Summary: We explore how suitable it is for your business to run on home broadband.
When dipping your toes into the waters of something new, it’s natural to not want to overcommit. You don’t know before you try a new technology, whether it’s going to be right for you, so why not start small and see how you get on?
That’s the way many small companies in Ireland first experience broadband, with a home connection designed to be cheap and accessible. For one-person start-ups, small home offices or remote workers connecting to the office, that might be ideal. But it’s important to remember that there’s a lot more to business broadband than just access to faster download speeds.
Broadband To Match Your Ambition
“It’s often the case that a business’s ambitions precede its broadband connection being upgraded. In other words, it’s only when a business gets to the point that its broadband is a bottleneck to progress that it bites the bullet and goes for a business account,” said Aaron Grant, Business Broadband Proposition Manager with Vodafone.
“But there are loads of reasons why you might want a business account rather than a home account, and most of them surround support. Because the more you depend on your connectivity, the more important it is that when something goes wrong, you’re at the front of the queue for help, and not at the back with home users whose needs probably aren’t as urgent as yours.”
As companies grow, they often find that one of the first places to feel that strain is in their digital connectivity.
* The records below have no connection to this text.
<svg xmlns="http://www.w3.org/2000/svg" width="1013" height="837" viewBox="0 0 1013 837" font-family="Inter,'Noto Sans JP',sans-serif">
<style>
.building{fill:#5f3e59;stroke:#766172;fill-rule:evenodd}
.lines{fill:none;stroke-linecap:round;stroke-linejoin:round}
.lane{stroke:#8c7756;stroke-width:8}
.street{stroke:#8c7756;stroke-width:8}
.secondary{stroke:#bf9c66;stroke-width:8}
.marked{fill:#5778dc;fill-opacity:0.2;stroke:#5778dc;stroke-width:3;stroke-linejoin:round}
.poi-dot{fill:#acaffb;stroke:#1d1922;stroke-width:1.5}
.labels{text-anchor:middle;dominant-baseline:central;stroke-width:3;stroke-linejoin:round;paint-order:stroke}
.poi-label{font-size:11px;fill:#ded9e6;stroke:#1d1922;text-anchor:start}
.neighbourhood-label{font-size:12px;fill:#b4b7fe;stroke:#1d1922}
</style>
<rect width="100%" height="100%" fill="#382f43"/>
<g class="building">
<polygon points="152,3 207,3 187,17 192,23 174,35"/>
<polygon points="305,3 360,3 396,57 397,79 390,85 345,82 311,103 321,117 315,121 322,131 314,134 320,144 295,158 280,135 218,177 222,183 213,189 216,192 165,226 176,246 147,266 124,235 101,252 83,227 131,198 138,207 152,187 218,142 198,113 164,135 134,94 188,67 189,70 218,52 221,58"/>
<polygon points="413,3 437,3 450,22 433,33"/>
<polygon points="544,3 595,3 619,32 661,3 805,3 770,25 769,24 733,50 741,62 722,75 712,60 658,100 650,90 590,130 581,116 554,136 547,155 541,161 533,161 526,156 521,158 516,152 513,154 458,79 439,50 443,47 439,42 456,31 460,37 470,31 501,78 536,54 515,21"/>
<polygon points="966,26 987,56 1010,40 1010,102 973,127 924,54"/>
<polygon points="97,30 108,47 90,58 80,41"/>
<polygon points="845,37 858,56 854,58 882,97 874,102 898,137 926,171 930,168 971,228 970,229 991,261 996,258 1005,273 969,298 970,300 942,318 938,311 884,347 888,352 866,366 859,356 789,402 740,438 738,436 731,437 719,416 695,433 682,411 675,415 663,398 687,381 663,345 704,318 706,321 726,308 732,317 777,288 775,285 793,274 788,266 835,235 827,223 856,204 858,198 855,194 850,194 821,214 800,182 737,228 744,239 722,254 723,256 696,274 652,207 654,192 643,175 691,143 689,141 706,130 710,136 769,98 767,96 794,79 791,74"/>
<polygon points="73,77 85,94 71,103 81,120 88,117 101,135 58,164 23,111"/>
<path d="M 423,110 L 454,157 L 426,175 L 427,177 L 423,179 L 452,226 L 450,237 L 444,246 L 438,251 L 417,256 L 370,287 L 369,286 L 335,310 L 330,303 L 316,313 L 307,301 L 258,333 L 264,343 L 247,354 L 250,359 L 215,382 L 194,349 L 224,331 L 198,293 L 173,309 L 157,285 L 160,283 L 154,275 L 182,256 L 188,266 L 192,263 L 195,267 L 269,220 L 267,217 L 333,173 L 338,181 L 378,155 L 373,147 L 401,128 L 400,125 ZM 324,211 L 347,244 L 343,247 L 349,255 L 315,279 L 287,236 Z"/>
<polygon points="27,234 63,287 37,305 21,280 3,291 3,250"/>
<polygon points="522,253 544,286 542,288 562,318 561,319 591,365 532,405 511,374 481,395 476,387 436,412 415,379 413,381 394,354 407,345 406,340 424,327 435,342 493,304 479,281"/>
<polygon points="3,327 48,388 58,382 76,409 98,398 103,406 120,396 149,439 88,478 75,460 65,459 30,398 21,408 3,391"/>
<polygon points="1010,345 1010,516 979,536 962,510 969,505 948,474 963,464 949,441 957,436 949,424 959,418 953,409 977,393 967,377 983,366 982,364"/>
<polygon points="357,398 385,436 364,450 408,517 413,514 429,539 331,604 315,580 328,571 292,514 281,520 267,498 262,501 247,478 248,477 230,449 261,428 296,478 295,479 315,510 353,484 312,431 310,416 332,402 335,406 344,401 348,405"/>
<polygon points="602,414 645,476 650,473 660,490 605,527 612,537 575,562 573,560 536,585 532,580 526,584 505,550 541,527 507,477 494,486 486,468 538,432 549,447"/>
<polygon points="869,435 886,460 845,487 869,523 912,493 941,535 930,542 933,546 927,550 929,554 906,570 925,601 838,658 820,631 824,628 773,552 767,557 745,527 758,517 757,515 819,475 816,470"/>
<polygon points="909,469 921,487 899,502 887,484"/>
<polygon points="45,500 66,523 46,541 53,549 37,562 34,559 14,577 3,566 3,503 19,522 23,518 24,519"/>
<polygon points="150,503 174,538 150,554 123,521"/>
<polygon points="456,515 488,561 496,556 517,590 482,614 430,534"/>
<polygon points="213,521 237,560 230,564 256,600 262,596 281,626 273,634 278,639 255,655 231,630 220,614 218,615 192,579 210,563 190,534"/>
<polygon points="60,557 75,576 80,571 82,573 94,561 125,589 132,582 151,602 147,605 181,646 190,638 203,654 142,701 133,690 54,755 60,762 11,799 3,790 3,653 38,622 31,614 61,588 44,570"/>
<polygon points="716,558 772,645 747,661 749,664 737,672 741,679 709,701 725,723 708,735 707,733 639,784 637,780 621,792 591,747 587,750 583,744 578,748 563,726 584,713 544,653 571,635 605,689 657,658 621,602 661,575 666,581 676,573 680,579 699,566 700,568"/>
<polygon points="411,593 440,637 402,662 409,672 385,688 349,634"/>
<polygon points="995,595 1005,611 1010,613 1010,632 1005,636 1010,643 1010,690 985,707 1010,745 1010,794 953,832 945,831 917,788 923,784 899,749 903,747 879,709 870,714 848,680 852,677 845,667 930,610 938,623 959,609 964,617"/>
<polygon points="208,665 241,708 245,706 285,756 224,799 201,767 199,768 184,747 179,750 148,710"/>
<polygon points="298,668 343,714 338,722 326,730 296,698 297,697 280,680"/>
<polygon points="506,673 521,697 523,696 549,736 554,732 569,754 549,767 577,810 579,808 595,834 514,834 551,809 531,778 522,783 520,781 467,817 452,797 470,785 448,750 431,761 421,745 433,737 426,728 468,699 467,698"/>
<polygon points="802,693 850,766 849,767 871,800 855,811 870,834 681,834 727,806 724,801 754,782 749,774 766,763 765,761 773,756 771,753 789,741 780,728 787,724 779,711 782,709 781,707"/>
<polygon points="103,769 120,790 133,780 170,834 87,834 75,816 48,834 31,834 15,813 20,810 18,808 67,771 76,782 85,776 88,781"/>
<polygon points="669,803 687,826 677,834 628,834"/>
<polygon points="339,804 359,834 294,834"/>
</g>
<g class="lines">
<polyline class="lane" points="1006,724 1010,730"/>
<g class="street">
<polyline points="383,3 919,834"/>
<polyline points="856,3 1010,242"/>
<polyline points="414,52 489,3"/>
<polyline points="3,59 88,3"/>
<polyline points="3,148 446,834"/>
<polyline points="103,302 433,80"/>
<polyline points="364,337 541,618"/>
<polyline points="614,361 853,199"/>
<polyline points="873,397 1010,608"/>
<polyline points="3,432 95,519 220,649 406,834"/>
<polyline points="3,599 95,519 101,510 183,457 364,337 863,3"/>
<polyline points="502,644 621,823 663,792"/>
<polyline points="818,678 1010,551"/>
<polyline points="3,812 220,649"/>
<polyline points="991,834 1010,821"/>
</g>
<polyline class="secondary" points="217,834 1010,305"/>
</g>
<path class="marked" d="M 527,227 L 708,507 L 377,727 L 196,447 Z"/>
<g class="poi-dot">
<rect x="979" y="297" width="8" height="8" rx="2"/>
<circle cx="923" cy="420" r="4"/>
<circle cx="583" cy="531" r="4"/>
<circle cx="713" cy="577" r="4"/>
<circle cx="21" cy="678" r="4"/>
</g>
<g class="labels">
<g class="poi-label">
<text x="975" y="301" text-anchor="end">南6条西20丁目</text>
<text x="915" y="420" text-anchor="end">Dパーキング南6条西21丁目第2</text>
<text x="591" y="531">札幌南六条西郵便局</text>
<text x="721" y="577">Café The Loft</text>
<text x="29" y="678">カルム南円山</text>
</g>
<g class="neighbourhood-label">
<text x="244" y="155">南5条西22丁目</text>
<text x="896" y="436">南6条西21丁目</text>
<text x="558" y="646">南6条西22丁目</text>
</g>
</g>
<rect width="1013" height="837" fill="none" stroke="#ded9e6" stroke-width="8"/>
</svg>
Home connections can work fine if all that’s happening is some e-mailing and web surfing but when proper business systems start to be laid on top of that connection, then capacity and contention can be real issues.
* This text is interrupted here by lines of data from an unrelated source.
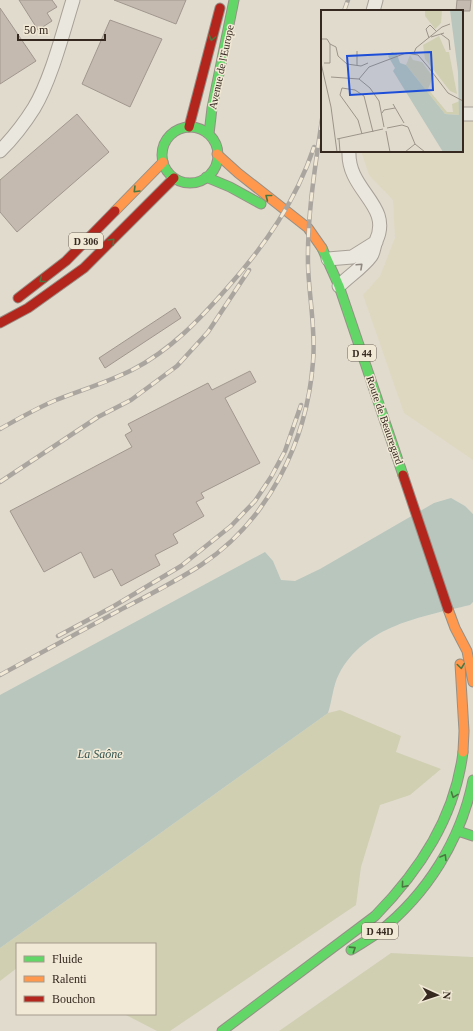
<svg xmlns="http://www.w3.org/2000/svg" width="473" height="1031" viewBox="0 0 473 1031" font-family="Georgia,serif">
<style>
.farmland{fill:#dfd8c0}
.green{fill:#d0cfb2}
.water{fill:#b8c6bd}
.building{fill:#c4baaf;stroke:#a1978e}
.lines{fill:none;stroke-linecap:round;stroke-linejoin:round}
.street-casing{stroke:#a7a097;stroke-width:15}
.fast-casing{stroke:#969086;stroke-width:11}
.slow-casing{stroke:#969086;stroke-width:11}
.jam-casing{stroke:#969086;stroke-width:11}
.street{stroke:#eae7df;stroke-width:13}
.fast{stroke:#63d668;stroke-width:9}
.slow{stroke:#ff974d;stroke-width:9}
.jam{stroke:#b3261e;stroke-width:9}
.rail-casing{stroke:#aaa59f;stroke-width:4.5}
.rail{stroke:#f1e8d5;stroke-width:3;stroke-dasharray:9;stroke-linecap:butt}
.oneway{stroke:#4a7740}
.oneway2{stroke:#908880}
.labels{text-anchor:middle;stroke-width:3;stroke-linejoin:round;paint-order:stroke}
.shield{fill:#f1e8d5;stroke:#6d6256;stroke-width:1}
.shield-label{font-size:10px;font-weight:bold;fill:#352920}
.street-label{font-size:11px;fill:#352920;stroke:#f1e8d5}
.water-label{font-size:12px;font-style:italic;fill:#31534f;stroke:#f1e8d5}
.inset-road{fill:none;stroke:#9c9488;stroke-width:1}
.view{fill:#1d4ed8;fill-opacity:0.15;stroke:#1d4ed8;stroke-width:2}
.inset-edge{fill:none;stroke:#352920;stroke-width:2}
</style>
<rect width="100%" height="100%" fill="#e1dbce"/>
<path class="farmland" d="M462,120h11v340l-69,-47 -41,-118 17,-19 15,-38 -2,-38 -24,-25 -8,-24h101z"/>
<path class="green" d="M340,710l61,26 -5,16 45,17 -31,26 -30,10 -19,62 -5,38 -186,126h-13l-33,-17h31v-70h-138v24l-17,13v-33l328,-235z
M391,953l82,4v74h-194z"/>
<path class="water" d="M451,498l14,8 8,8v88l-3,3c-49,12 -105,20 -131,69 -6,11 -7,27 -11,39l-328,235v-253l265,-143 8,9 8,19 14,1 25,-12 114,-66z"/>
<path class="building" d="M19,0h33l5,7 -10,6 5,8 -14,9z
M114,0h72l-10,24z
M457,0h14l-1,11h-14z
M0,8l36,53 -36,23z
M110,20l52,19 -32,68 -48,-23z
M77,114l32,38 -92,80 -17,-20v-32z
M175,308l6,10 -76,50 -6,-10z
M250,371l6,11 -31,16 35,65 -59,30 3,5 -8,4 8,14 -31,18 5,9 -23,12 5,10 -39,21 -9,-17 -18,9 -13,-26 -37,20 -34,-61 122,-64 -7,-12 7,-4 -4,-7 80,-41 4,7z"/>
<g class="lines">
<g class="street-casing">
<path id="street" d="M373,11l3,-11
M462,114h11
M0,151c13,-13 24,-27 34,-43 17,-28 29,-76 39,-108
M328,259l24,-2 24,-15
M339,286c10,-10 24,-19 32,-30 3,-4 3,-11 5,-15 17,-36 -29,-50 -27,-90"/>
</g>
<g class="fast-casing">
<path id="fast" d="M162 155a28 28 0 1 1 56 0a28 28 0 1 1-56 0Z
M209,134l3,-26 22,-108
M206,177l24,10 31,17
M322,248l17,38 64,189
M458,831l15,5
M351,950c9,-6 19,-11 28,-18 48,-38 82,-92 94,-152
M222,1031l153,-115c45,-46 80,-99 88,-164"/>
</g>
<g class="slow-casing">
<path id="slow" d="M217,154l21,19 70,55 14,20
M115,211l48,-49
M448,609l7,19 12,23 6,31
M460,664l4,67 -1,21"/>
</g>
<g class="jam-casing">
<path id="jam" d="M189,127l31,-119
M18,298l48,-37 49,-50
M0,323l28,-15 56,-40 90,-90
M403,475l45,134"/>
</g>
<use href="#street" class="street"/>
<use href="#fast" class="fast"/>
<use href="#slow" class="slow"/>
<use href="#jam" class="jam"/>
<g class="rail-casing">
<path id="rail" d="M344,11l4,-11
M0,429c18,-10 37,-21 56,-29 26,-10 52,-18 76,-30 39,-20 68,-51 96,-83 37,-42 68,-86 86,-140
M0,482l98,-65 33,-17 46,-34 31,-34 41,-62
M58,636l56,-30 67,-40 50,-40 24,-25 16,-24 14,-26 16,-46
M0,675c40,-22 80,-43 120,-65 27,-14 55,-28 81,-45 68,-45 106,-124 112,-203 3,-31 -4,-65 -5,-97 -1,-49 7,-97 14,-146"/>
</g>
<use href="#rail" class="rail"/>
</g>
<defs><path id="oneway-chevron" d="M-2-3.5L2.5 0L-2 3.5" fill="none" stroke-width="1.6" stroke-linecap="round" stroke-linejoin="round"/></defs>
<g class="oneway">
<use href="#oneway-chevron" transform="translate(212 38) rotate(105)"/>
<use href="#oneway-chevron" transform="translate(136 190) rotate(135)"/>
<use href="#oneway-chevron" transform="translate(268 197) rotate(-142)"/>
<use href="#oneway-chevron" transform="translate(112 241) rotate(-45)"/>
<use href="#oneway-chevron" transform="translate(42 280) rotate(141)"/>
<use href="#oneway-chevron" transform="translate(461 666) rotate(82)"/>
<use href="#oneway-chevron" transform="translate(454 795) rotate(110)"/>
<use href="#oneway-chevron" transform="translate(444 857) rotate(-59)"/>
<use href="#oneway-chevron" transform="translate(404 885) rotate(130)"/>
<use href="#oneway-chevron" transform="translate(353 949) rotate(-33)"/>
</g>
<use class="oneway2" href="#oneway-chevron" transform="translate(360 266) rotate(-43)"/>
<g class="labels">
<g class="shield">
<rect x="69" y="233" width="34" height="16" rx="3"/>
<rect x="348" y="345" width="28" height="16" rx="3"/>
<rect x="362" y="923" width="36" height="16" rx="3"/>
</g>
<g class="shield-label">
<text x="86" y="245">D 306</text>
<text x="362" y="357">D 44</text>
<text x="380" y="935">D 44D</text>
</g>
<g class="street-label">
<text transform="translate(221 67) rotate(-78)" y="4">Avenue de l'Europe</text>
<text transform="translate(385 420) rotate(71)" y="4">Route de Beauregard</text>
</g>
<g class="water-label">
<text x="100" y="758">La Saône</text>
</g>
</g>
<g transform="translate(321 10)">
<rect width="142" height="142" fill="#e1dbce"/>
<path d="M104,0h17l-1,13 -6,6 -10,-13zM118,26l7,16h3l8,42 -7,-3 -25,-32 -2,-14zM89,45l3,5 9,2 11,15 -5,12 19,23h6l-1,-8 8,-3 -1,14 -14,-1 -39,-49z" fill="#d0cfb2"/>
<path d="M129,0h13v142h-20l-50,-81 2,-3 -7,-12 4,-4 5,2 3,9 6,2 39,49 14,1 -1,-43z" fill="#b8c6bd"/>
<path class="inset-road" d="M120,24l8,6 1,10M110,27l13,-4M108,28l-3,-9 4,-4 6,6M0,29h6l3,5 6,3 2,9 9,8 14,2 7,-3M93,43l2,-5 26,-21 8,-3M0,53l10,44 6,45M3,53h6v-19M36,55v-14M108,58l19,25 15,8M10,67l28,2 11,9 9,13 5,26M38,69l10,-12 37,-14 12,2 12,14M72,94l11,19M61,103l2,-3 11,-2M66,118l15,-3 6,2M65,121l4,21M41,124l-4,-14 -18,-25 2,-7 13,2 9,6 9,36M16,129l46,-10M18,129l1,13M94,134l10,8M84,142l10,-8 -7,-17"/>
<path class="view" d="M110,42l2,38 -83,5 -3,-39z"/>
<rect width="142" height="142" class="inset-edge"/>
</g>
<rect x="16" y="943" width="140" height="72" fill="#f1e8d5" stroke="#a69c8d"/>
<rect x="24" y="956" width="20" height="6" fill="#63d668" stroke="#a69c8d"/>
<text x="52" y="963" font-size="12" fill="#352920">Fluide</text>
<rect x="24" y="976" width="20" height="6" fill="#ff974d" stroke="#a69c8d"/>
<text x="52" y="983" font-size="12" fill="#352920">Ralenti</text>
<rect x="24" y="996" width="20" height="6" fill="#b3261e" stroke="#a69c8d"/>
<text x="52" y="1003" font-size="12" fill="#352920">Bouchon</text>
<g transform="translate(437 995) rotate(93)" stroke="#f1e8d5" stroke-width="3" paint-order="stroke">
<path d="M0-3L7 15L0 10L-7 15Z" fill="#352920"/>
<text y="-6" font-size="11" font-weight="bold" text-anchor="middle" fill="#352920">N</text>
</g>
<path d="M18 34v6h87v-6" fill="none" stroke="#352920" stroke-width="2"/>
<text x="24" y="34" font-size="12" fill="#352920" stroke="#f1e8d5" stroke-width="3" paint-order="stroke">50 m</text>
</svg>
CCTV systems, cloud-delivered software, data backup and internet-enabled telephony can soak up capacity quickly, as can point of sale systems like those provided by Sum Up or Square. As more people come into a business and start to use its digital resources, demand for your connection can grow exponentially.
Multiple Devices
One or two devices isn’t an issue, but five or ten laptops and smartphones connecting at the same time probably will be. At the same time, contention can become a problem. Home broadband connections are typically shared with other broadband customers in the area, which is known as contention.
So, while the download speed of a home connection might be advertised as being ‘up to 50 Mbps,’ in reality you might not get this. That 50Mbps isn’t guaranteed for home users in the way that it is for businesses using dedicated lines.
For example, if you’re using a home connection and you happen to be located close to other heavy users, you can see your access speeds drop at peak usage times. In residential areas, for example, it’s not unusual for broadband speeds to drop when the local kids get home from school and fire up their games consoles, and again in the evening when their parents start streaming video and catching up on their favourite box sets.
Future-Proofing Your Business
“I think really what this is about is future-proofing your business. If we look at how technology has developed over the last ten years, I don't see us moving backwards anytime soon. Data is only going to become more important, not less. We don’t know what the next disruptive technology is going to be in terms of bricks and mortar commerce or online commerce, but the common denominator is that fast and reliable connections are not going to become obsolete,” said Grant.
“It’s also worth remembering that service level agreements (SLAs) are really valuable to any business customer. If a home user is cut off and has to do without Netflix and Facebook for a few days, well that’s just not as big a deal as if a business is in the same situation.”
Vodafone recognises that its business customers depend on cloud connectivity to keep their companies operating and have engineers trained to work on setups at all levels of complexity, from small installations right up to enterprise-grade systems.
“One major difference between home and business customer use cases in our experience is that business users often need symmetrical connections, with upload speeds that are as fast as download. Most home accounts might offer 100 Mbps download but only 10 Mbps up,’ said Grant.
“That’s an issue if you’re sending large files or doing collaborative work with others remotely. At the same time, covid has reshaped the way many people work. Video conferencing was a relative niche activity before the pandemic and now it’s gone well and truly mainstream. That also places a burden on your digital connections.”
With many workers looking for partial or full remote working, it falls to their employers to make sure that their IT infrastructure can handle this fundamental change to how people do their jobs.
“I think the way the business world has adapted to the pandemic has challenged many assumptions about the best ways to organise people to do their jobs, and one thing that people have realised is that under certain circumstances, fast reliable broadband is as crucial as a road network for facilitating the economy,” said Grant.